The bear market during the early 1980s recession started with a Growth/Value ratio of around 1.2. From November 1980 until August 1982 the S&P 500 dropped by around 27%. Due to differences in Small and Large-Cap stock performance, the Wilshire 5000 numbers do not show a bear market, but do show significant Value stock out-performance during this time period. Small-Cap, Mid-Cap, and Large-Cap Value stocks had a return of 12%, 1%, and -5% respectively. Mid-Cap, Small-Cap, and Large-Cap Growth stocks all under-performed at -11%, -15%, and -15% respectively.
A look at a shorter time period than the S&P 500 bear market does show a Wilshire 5000 bear market from June 1981 to July 1982. Again all Value stock categories out-performed all Growth stock categories. The best performance was by Small-Cap Value stocks at -7% and the worst by Small Cap Growth stocks at -27%.
The COVID scare of February 2020 only lasted a month and started with a modest Growth/Value ratio of around 1.1. During this pull back both Large-Cap Growth and Large-Cap Value stocks out-performed Mid and Small-Cap Stocks. The best performance went to Large-Cap Growth Stocks with a -33% pullback followed by Large-Cap Value with a -35% performance and the worst to Mid-Cap Value with a -46% performance.

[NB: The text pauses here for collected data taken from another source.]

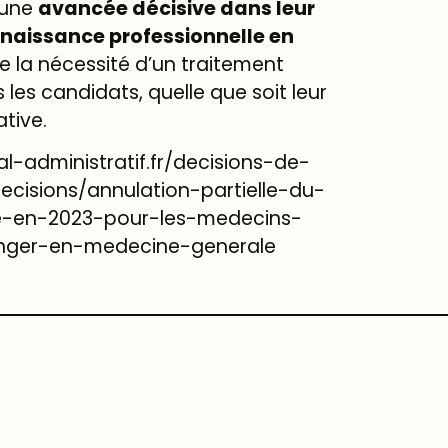
 une
avancée décisive dans leur
naissance professionnelle en
rce la nécessité d’un traitement
 les candidats, quelle que soit leur
ative.
nal-administratif.fr/decisions-de-
decisions/annulation-partielle-du-
e-en-2023-pour-les-medecins-
anger-en-medecine-generale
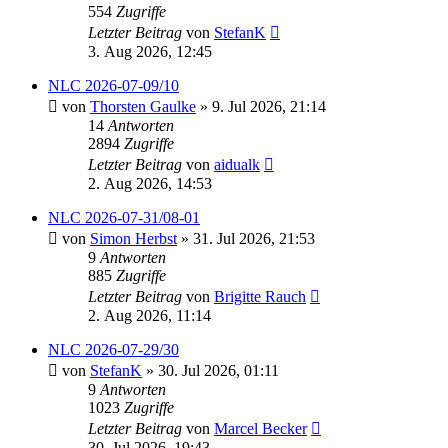
554
Zugriffe
Letzter Beitrag
von
StefanK
3. Aug 2026, 12:45
NLC 2026-07-09/10
von
Thorsten Gaulke
» 9. Jul 2026, 21:14
14
Antworten
2894
Zugriffe
Letzter Beitrag
von
aidualk
2. Aug 2026, 14:53
NLC 2026-07-31/08-01
von
Simon Herbst
» 31. Jul 2026, 21:53
9
Antworten
885
Zugriffe
Letzter Beitrag
von
Brigitte Rauch
2. Aug 2026, 11:14
NLC 2026-07-29/30
von
StefanK
» 30. Jul 2026, 01:11
9
Antworten
1023
Zugriffe
Letzter Beitrag
von
Marcel Becker
30. Jul 2026, 19:43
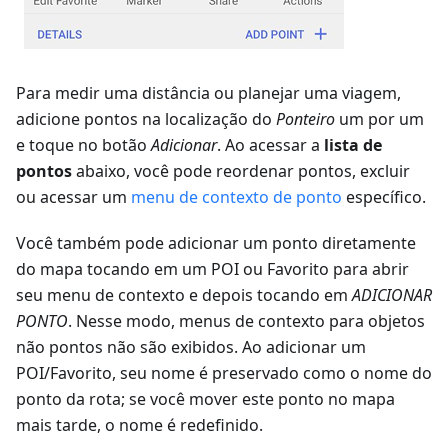
Para medir uma distância ou planejar uma viagem,
adicione pontos na localização do
Ponteiro
um por um
e toque no botão
Adicionar
. Ao acessar a
lista de
pontos
abaixo, você pode reordenar pontos, excluir
ou acessar um
menu de contexto de ponto
específico.
Você também pode adicionar um ponto diretamente
do mapa tocando em um POI ou Favorito para abrir
seu menu de contexto e depois tocando em
ADICIONAR
PONTO
. Nesse modo, menus de contexto para objetos
não pontos não são exibidos. Ao adicionar um
POI/Favorito, seu nome é preservado como o nome do
ponto da rota; se você mover este ponto no mapa
mais tarde, o nome é redefinido.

The Black Monday drop from August to November 1987 started with a Growth/Value Ratio of around 1.0 and again saw a Value-Stock out-performance. The best performer was Large-Cap Value at -25% and the worst Small-Cap Growth at -35%. Large-Cap Growth and Small Cap-Value tied at -28%.
The brief pull back during mild 1990 recession started with a Growth/Value Ratio of around 1.0. The S&P 500 dropped by around 20% over the three months from July 1990 to October 1990. During this brief pullback from a near parity Growth/Value Ratio, little correlation in the Value vs Growth stock category was shown with stock performance. Instead stock performance was determined by stock size. Large-Cap stocks (Growth and Value) dropped by around 14%. Mid-Caps (Growth and Value) dropped by 22%, and Small-Caps dropped by 27% for Value and 29% for Growth.

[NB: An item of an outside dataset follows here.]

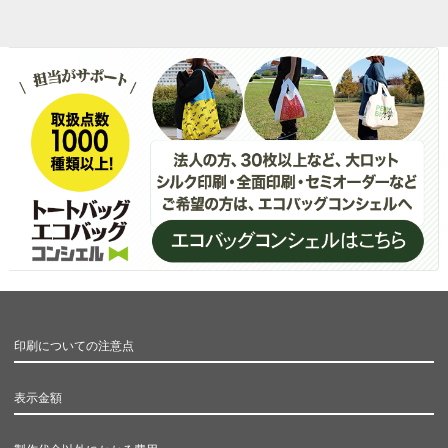
印刷についての注意点
表示金額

The last pull back on our list occurred at the end of the Housing Bubble and ran from October 2007 to March 2008. This pull back started with the Wilshire Growth/Value index at below parity: 0.7. Not surprisingly, this was the pull back where Growth stocks performed the best versus Value stocks. The top performers were Large and Mid-Cap Growth stocks at -49 and -54% respectively. Small-Cap Growth and all categories of Value stocks lost about 57% to 58%.
Given that an inverted yield curve has existed between 10-year Treasury bond yield and the 3-month Treasury bill rate since October 2022, a recession in the near future is likely.

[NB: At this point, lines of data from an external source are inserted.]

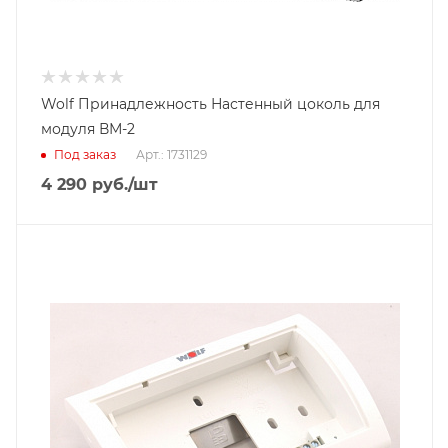
Wolf Принадлежность Настенный цоколь для
модуля ВМ-2
Под заказ
Арт.: 1731129
4 290
руб.
/шт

Lag times between inverted yield curves and recessions have ranged from 5 months to 17 months since 1969.
Given that the current Wilshire Growth/Value ratio of 1.3 lies between the Dot-com bubble and the recession of 1982, Value stocks appear to be the safest stock investment category at this point in time and the most likely type of stock to lead to profits or at least minimize losses during the next year.
Examples of good low cost Value ETFs include the Invesco S&P 500 Pure Value ETF (RPV), the iShares Russell 2000 Value Index ETF (IWN), the Vanguard High Dividend Index Fund (VYM), the Vanguard High Dividend International Index Fund (VYMI), the Vanguard Value Index Fund (VTV), the Vanguard Mid-Cap Value Index Fund (VOE), and Vanguard Small-Cap Value Index Fund (VBR).